**Goal of the exercise**
The answer is a single figure: how many lines below contain the word "format".

(Plain-text engineering files)
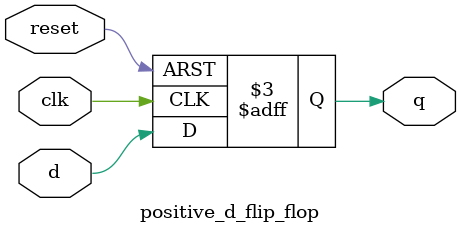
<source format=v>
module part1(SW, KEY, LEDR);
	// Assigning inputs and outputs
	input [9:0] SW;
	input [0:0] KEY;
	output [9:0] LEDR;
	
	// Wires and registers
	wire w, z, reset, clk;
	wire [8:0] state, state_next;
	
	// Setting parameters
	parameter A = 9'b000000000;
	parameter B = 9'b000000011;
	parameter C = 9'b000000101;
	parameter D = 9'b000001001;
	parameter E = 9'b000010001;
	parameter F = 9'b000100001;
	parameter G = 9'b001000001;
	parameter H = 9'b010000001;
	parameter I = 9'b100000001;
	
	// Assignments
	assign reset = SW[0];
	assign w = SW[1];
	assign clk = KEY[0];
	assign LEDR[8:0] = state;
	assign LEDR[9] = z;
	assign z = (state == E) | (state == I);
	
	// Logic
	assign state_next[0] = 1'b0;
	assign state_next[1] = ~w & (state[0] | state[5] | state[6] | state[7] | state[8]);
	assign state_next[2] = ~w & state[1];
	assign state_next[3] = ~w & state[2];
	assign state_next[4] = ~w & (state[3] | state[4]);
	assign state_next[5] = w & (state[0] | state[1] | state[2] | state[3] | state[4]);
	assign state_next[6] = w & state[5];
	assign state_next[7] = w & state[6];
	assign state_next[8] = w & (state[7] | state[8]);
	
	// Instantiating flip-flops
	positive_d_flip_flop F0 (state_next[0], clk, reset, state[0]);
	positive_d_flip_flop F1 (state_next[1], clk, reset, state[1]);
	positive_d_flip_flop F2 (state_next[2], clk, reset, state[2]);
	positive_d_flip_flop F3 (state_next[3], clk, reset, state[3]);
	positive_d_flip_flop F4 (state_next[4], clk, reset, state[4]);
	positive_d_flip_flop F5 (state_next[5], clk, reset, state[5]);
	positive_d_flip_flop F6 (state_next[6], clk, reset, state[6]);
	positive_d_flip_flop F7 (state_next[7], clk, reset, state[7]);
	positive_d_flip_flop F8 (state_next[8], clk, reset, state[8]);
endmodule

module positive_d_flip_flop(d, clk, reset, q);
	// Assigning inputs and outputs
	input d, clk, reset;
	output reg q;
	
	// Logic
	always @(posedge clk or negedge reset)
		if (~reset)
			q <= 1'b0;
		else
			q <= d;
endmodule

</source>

...

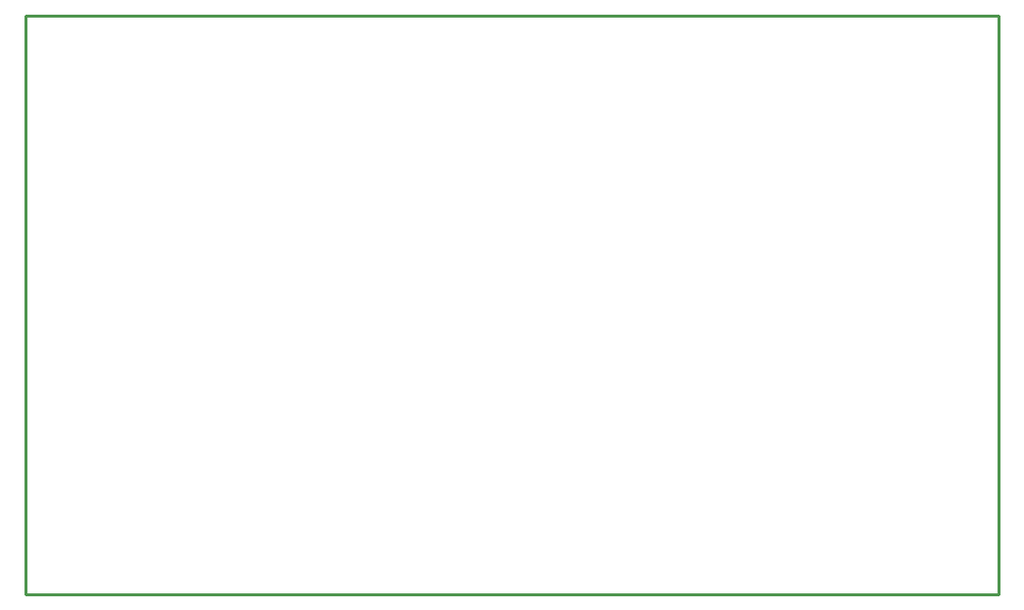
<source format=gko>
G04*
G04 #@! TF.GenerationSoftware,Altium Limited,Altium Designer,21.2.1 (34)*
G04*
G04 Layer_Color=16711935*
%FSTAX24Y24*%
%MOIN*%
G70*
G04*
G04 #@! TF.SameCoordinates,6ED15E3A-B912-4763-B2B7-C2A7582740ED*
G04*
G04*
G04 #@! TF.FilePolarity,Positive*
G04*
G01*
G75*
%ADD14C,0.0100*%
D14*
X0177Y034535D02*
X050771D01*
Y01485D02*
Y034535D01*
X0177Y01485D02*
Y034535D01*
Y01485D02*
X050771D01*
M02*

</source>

...

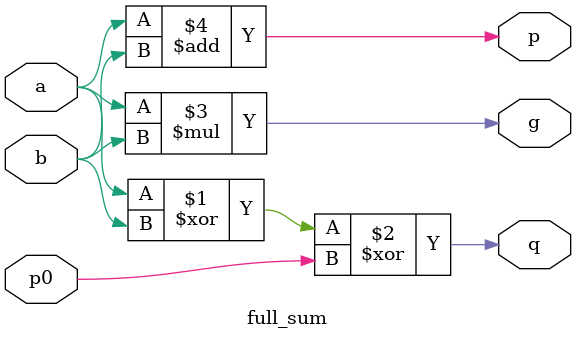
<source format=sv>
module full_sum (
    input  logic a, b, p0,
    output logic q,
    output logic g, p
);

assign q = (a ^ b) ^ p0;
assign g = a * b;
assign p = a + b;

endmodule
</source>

**Exercise output**
3